Les quelques biens personnels de l'appartement ont été complétés par un réfrigérateur, une télévision, une bouilloire et un chauffe-eau donnés par des sympathisants.

M. Oh est particulièrement satisfait du chauffe-eau. Il avait l'habitude de se laver dans l'eau de l'étang à côté de son abri dans la forêt et trouvait l'eau du robinet trop froide.

Il travaille maintenant comme chauffeur, transportant des travailleurs étrangers d'un emploi à un autre, et fait parfois du jardinage, dit-il.

Son emménagement était également la première fois en plus de trois décennies qu'il célébrait le Nouvel An lunaire avec sa famille à Singapour.

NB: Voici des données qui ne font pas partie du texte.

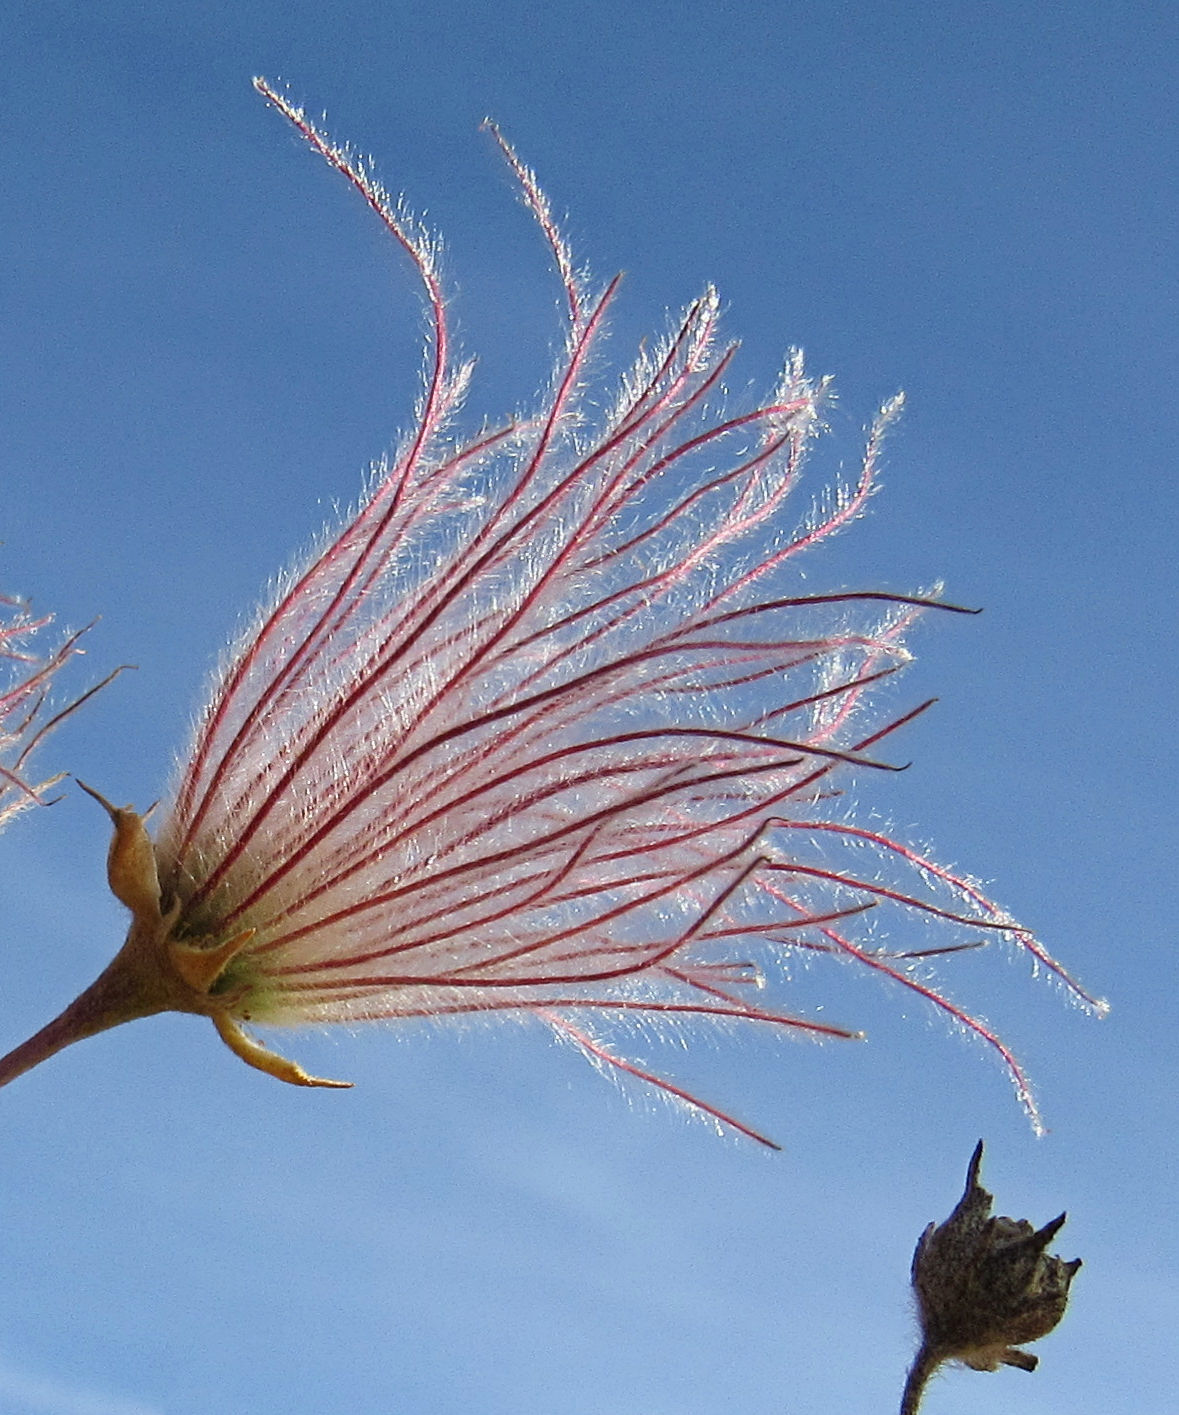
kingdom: Plantae
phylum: Tracheophyta
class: Magnoliopsida
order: Rosales
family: Rosaceae
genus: Fallugia
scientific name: Fallugia paradoxa
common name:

"J'ai tellement mangé ! Et il y avait plein de plats que je n'avais pas goûtés depuis des années !", s'amuse-t-il.

"C'était merveilleux. J'ai aussi pu regarder la télévision pour la première fois en plus de 30 ans. J'ai tellement aimé ça."

Cependant, la liberté de vivre dans la forêt lui manque clairement encore, même s'il dit préférer vivre dans un appartement.

"J'ai vécu là-bas pendant tant d'années, alors oui, naturellement, ça me manque", a-t-il déclaré en hokkien, une langue chinoise.

"Même maintenant, je retourne dans la forêt tous les jours. Je me lève à 3 heures du matin, je m'habille et je pars vérifier mes légumes, le tout avant le début de ma journée de travail."